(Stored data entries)
-- Opening Marker --

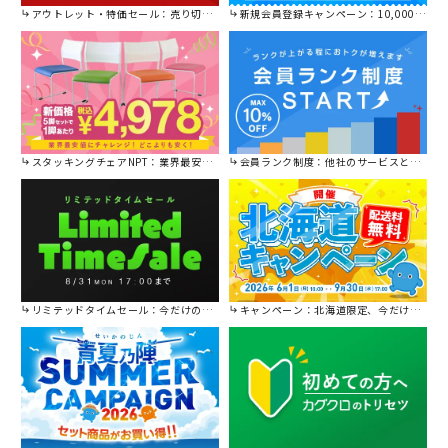
アウトレット・特価セール：売り切れ御免の特別価格！
新規会員登録キャンペーン：10,000円OFFクーポン進呈中！
スタッキングチェアNPT：業界最安値に挑戦！
会員ランク制度：他社のサービスと比較してください。
リミテッドタイムセール：今だけの限定セール。
キャンペーン：北海道限定、今だけ送料無料！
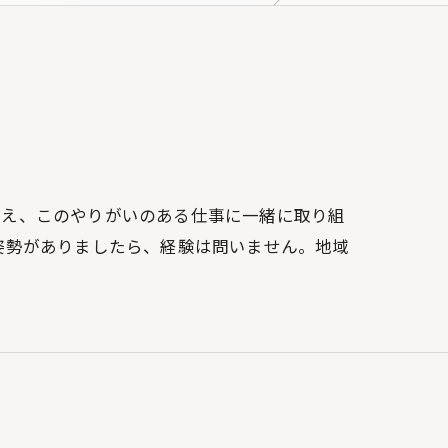
据え、このやりがいのある仕事に一緒に取り組
姿勢がありましたら、経験は問いません。地域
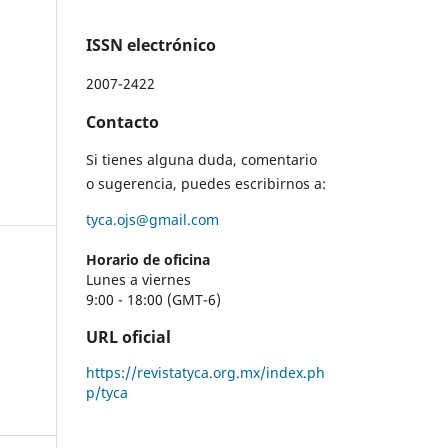
ISSN electrónico
2007-2422
Contacto
Si tienes alguna duda, comentario
o sugerencia, puedes escribirnos a:
tyca.ojs@gmail.com
Horario de oficina
Lunes a viernes
9:00 - 18:00 (GMT-6)
URL oficial
https://revistatyca.org.mx/index.ph
p/tyca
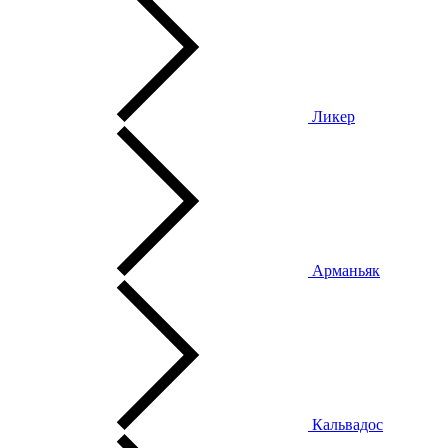
Ликер
Арманьяк
Кальвадос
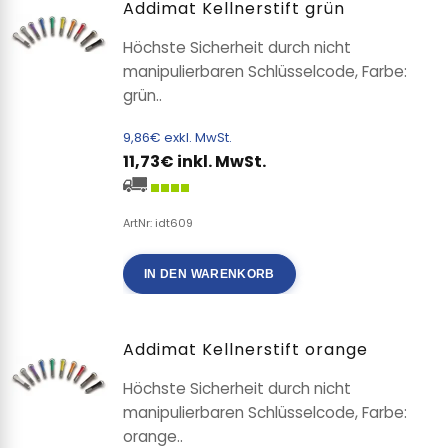
Addimat Kellnerstift grün
Höchste Sicherheit durch nicht
manipulierbaren Schlüsselcode, Farbe:
grün..
9,86€ exkl. MwSt.
11,73€ inkl. MwSt.
ArtNr: idt609
IN DEN WARENKORB
Addimat Kellnerstift orange
Höchste Sicherheit durch nicht
manipulierbaren Schlüsselcode, Farbe:
orange..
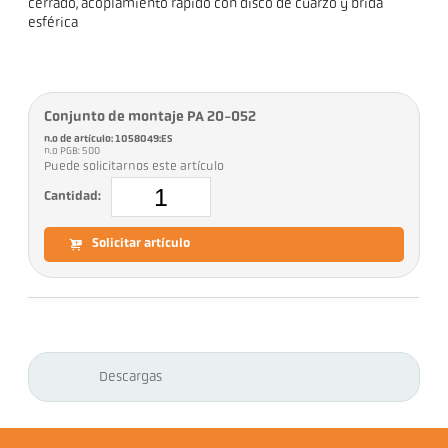
cerrado, acoplamiento rápido con disco de cuarzo y brida
esférica
Conjunto de montaje PA 20-052
n.o de artículo: 1058049:ES
n.o PGB: 500
Puede solicitarnos este artículo
Cantidad:
Solicitar artículo
Descargas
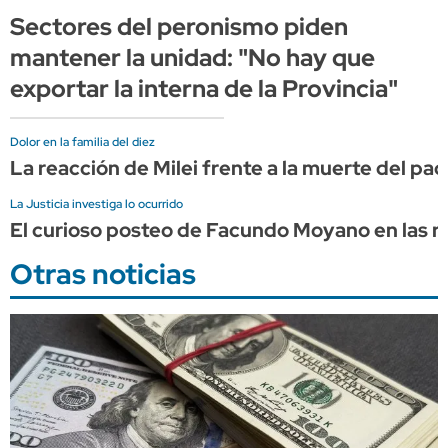
Sectores del peronismo piden
mantener la unidad: "No hay que
exportar la interna de la Provincia"
Dolor en la familia del diez
La reacción de Milei frente a la muerte del pa
La Justicia investiga lo ocurrido
El curioso posteo de Facundo Moyano en las re
Otras noticias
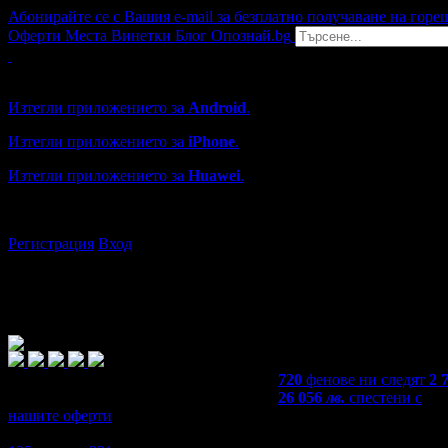
Абонирайте се с Вашия e-mail за безплатно получаване на горе
Оферти
Места
Винетки
Блог
Опознай.bg
Grabo мобилна версия
Изтегли приложението за
Android
.
Изтегли приложението за
iPhone
.
Изтегли приложението за
Huawei
.
...или отвори
grabo.bg
Регистрация
Вход
720
фенове ни следят
2 
26 056
лв.
спестени с
нашите оферти
4,3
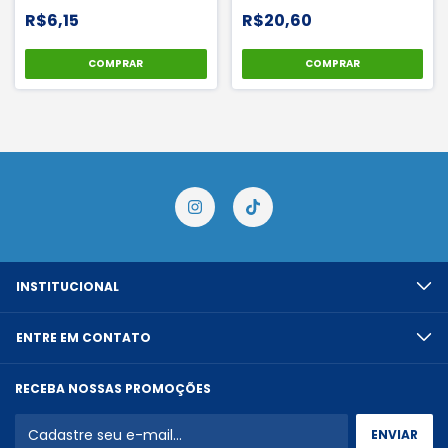
R$6,15
R$20,60
COMPRAR
COMPRAR
INSTITUCIONAL
ENTRE EM CONTATO
RECEBA NOSSAS PROMOÇÕES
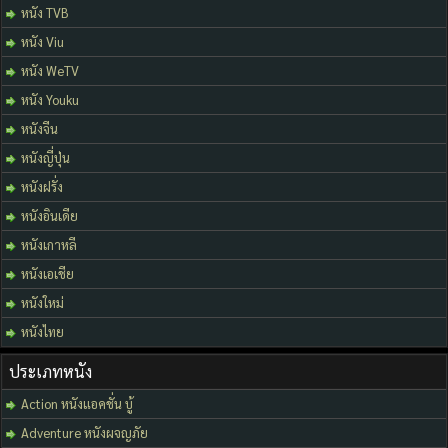
หนัง TVB
หนัง Viu
หนัง WeTV
หนัง Youku
หนังจีน
หนังญี่ปุ่น
หนังฝรั่ง
หนังอินเดีย
หนังเกาหลี
หนังเอเชีย
หนังใหม่
หนังไทย
ประเภทหนัง
Action หนังแอคชั่น บู้
Adventure หนังผจญภัย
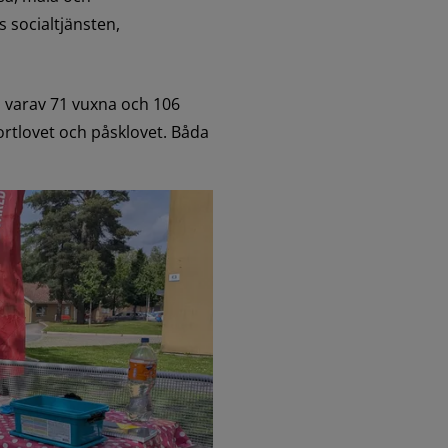
 socialtjänsten, 
 varav 71 vuxna och 106 
tlovet och påsklovet. Båda 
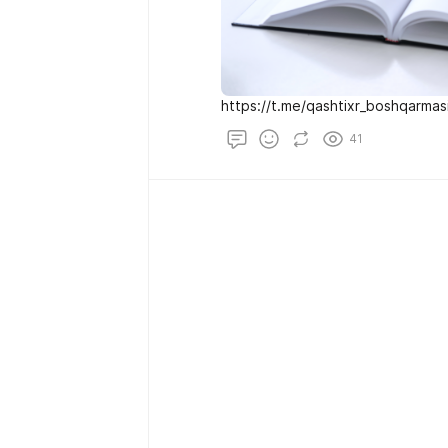
https://t.me/qashtixr_boshqarmas
41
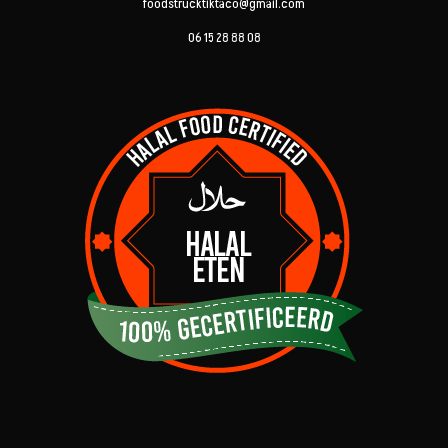
foodstrucktiktaco@gmail.com
06 15 28 88 08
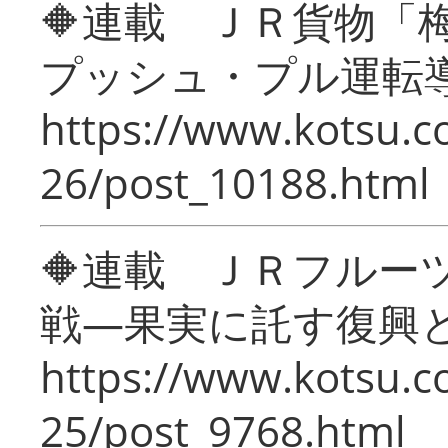
🔶連載 ＪＲ貨物
プッシュ・プル運転
https://www.kotsu.c
26/post_10188.html
🔶連載 ＪＲフルー
戦―果実に託す復興
https://www.kotsu.c
25/post_9768.html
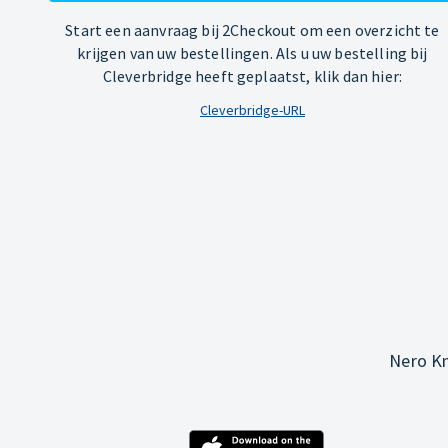
Start een aanvraag bij 2Checkout om een overzicht te
krijgen van uw bestellingen. Als u uw bestelling bij
Cleverbridge heeft geplaatst, klik dan hier:
Cleverbridge-URL
Nero Kn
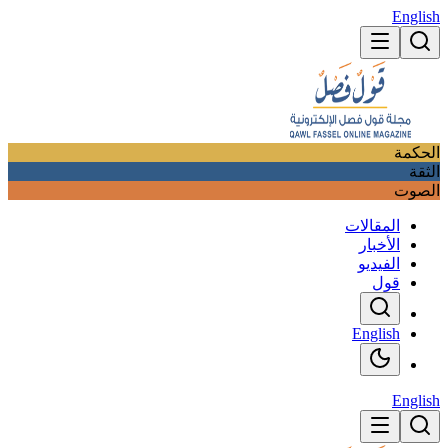
English
الحكمة
الثقة
الصوت
المقالات
الأخبار
الفيديو
قول
English
English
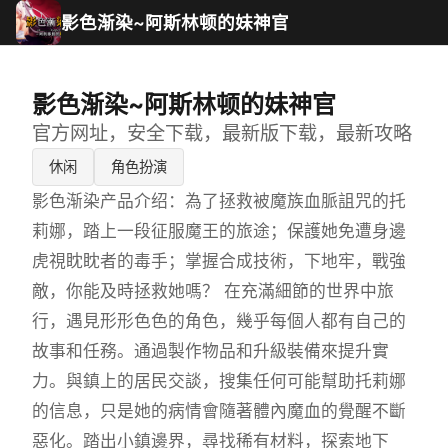
影色渐染~阿斯林顿的妹神官
影色渐染~阿斯林顿的妹神官
官方网址，安全下载，最新版下载，最新攻略
休闲
角色扮演
影色渐染产品介绍：為了拯救被魔族血脈詛咒的托
莉娜，踏上一段征服魔王的旅途；保護她免遭身邊
虎視眈眈者的毒手；掌握合成技術，下地牢，戰強
敵，你能及時拯救她嗎？ 在充滿細節的世界中旅
行，遇見形形色色的角色，幾乎每個人都有自己的
故事和任務。通過製作物品和升級裝備來提升實
力。與鎮上的居民交談，搜集任何可能幫助托莉娜
的信息，只是她的病情會隨著體內魔血的覺醒不斷
惡化。踏出小鎮邊界，尋找稀有材料，探索地下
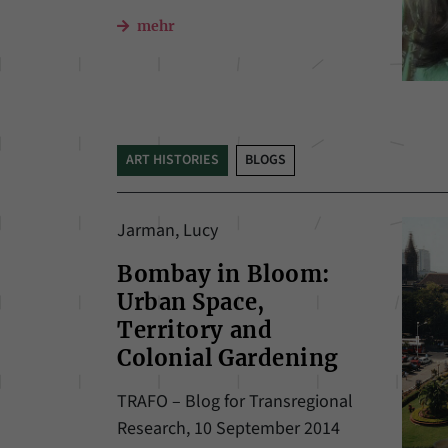
mehr
ART HISTORIES
BLOGS
Jarman, Lucy
Bombay in Bloom:
Urban Space,
Territory and
Colonial Gardening
TRAFO – Blog for Transregional
Research, 10 September 2014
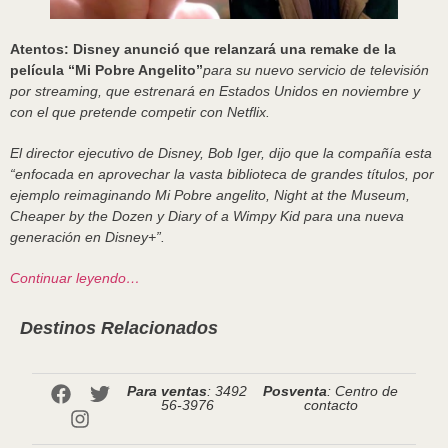
Atentos: Disney anunció que relanzará una remake de la
película “Mi Pobre Angelito”
para su nuevo servicio de televisión
por streaming, que estrenará en Estados Unidos en noviembre y
con el que pretende competir con Netflix.
El director ejecutivo de Disney, Bob Iger, dijo que la compañía esta
“enfocada en aprovechar la vasta biblioteca de grandes títulos, por
ejemplo reimaginando
Mi Pobre angelito, Night at the Museum,
Cheaper by the Dozen
y
Diary of a Wimpy Kid
para una nueva
generación en Disney+”.
Continuar leyendo…
Destinos Relacionados
Para ventas
: 3492
Posventa
: Centro de
56-3976
contacto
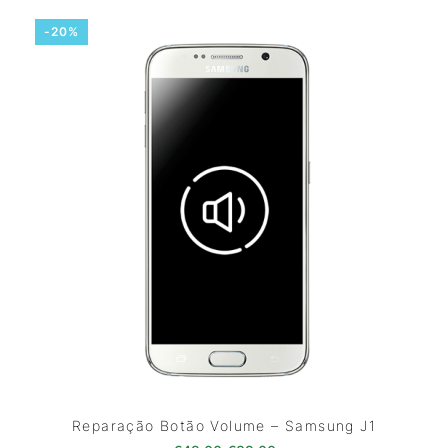
-20%
Reparação Botão Volume – Samsung J1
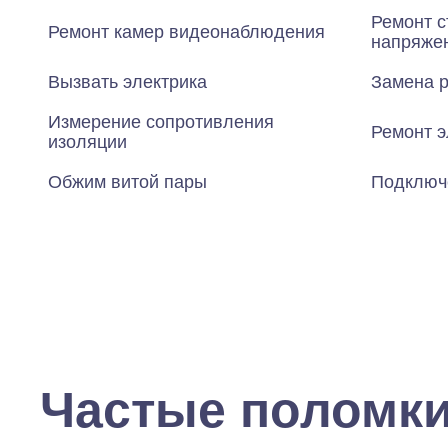
Ремонт с
Ремонт камер видеонаблюдения
напряже
Вызвать электрика
Замена р
Измерение сопротивления
Ремонт э
изоляции
Обжим витой пары
Подключ
Частые поломк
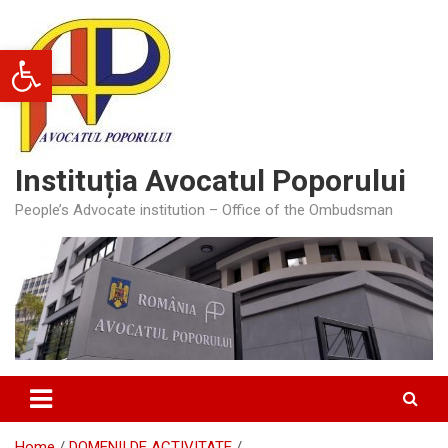
Skip
to
Deschide bara de unelte
content
Instituția Avocatul Poporului
People’s Advocate institution – Office of the Ombudsman
Home
DOMENII DE ACTIVITATE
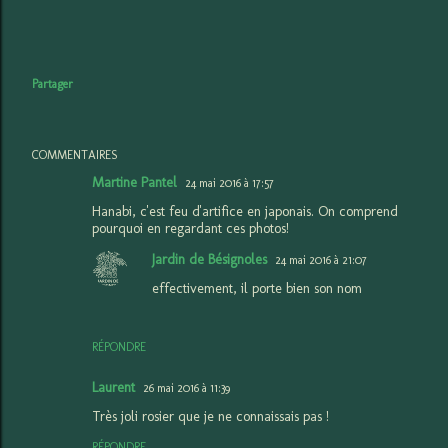
Partager
COMMENTAIRES
Martine Pantel
24 mai 2016 à 17:57
Hanabi, c'est feu d'artifice en japonais. On comprend
pourquoi en regardant ces photos!
Jardin de Bésignoles
24 mai 2016 à 21:07
effectivement, il porte bien son nom
RÉPONDRE
Laurent
26 mai 2016 à 11:39
Très joli rosier que je ne connaissais pas !
RÉPONDRE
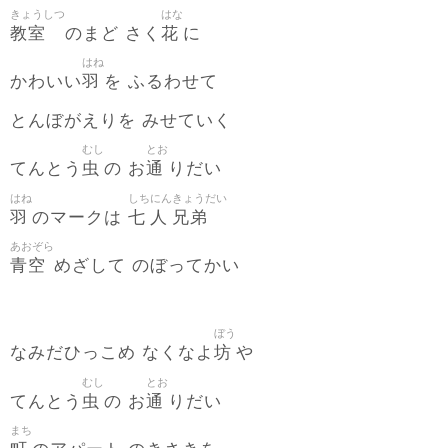
きょうしつ
はな
教室
花
のまど さく
に
はね
羽
かわいい
を ふるわせて
とんぼがえりを みせていく
むし
とお
虫
通
てんとう
の お
りだい
はね
しち
にん
きょうだい
羽
七
人
兄弟
のマークは
あおぞら
青空
めざして のぼってかい
ぼう
坊
なみだひっこめ なくなよ
や
むし
とお
虫
通
てんとう
の お
りだい
まち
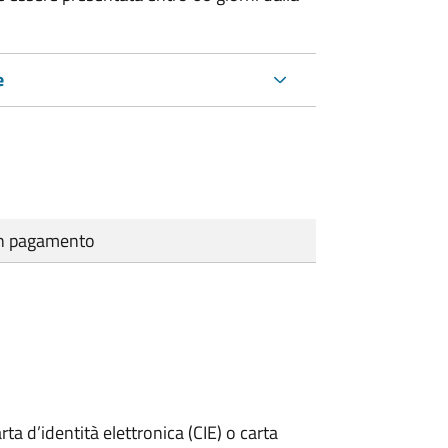
e
cun pagamento
rta d’identità elettronica (CIE) o carta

-- Closing Marker --

Go line by line through the data and copy any that contain "artículo".

**Result**
n.o de artículo: 1058049:ES
Puede solicitarnos este artículo
Solicitar artículo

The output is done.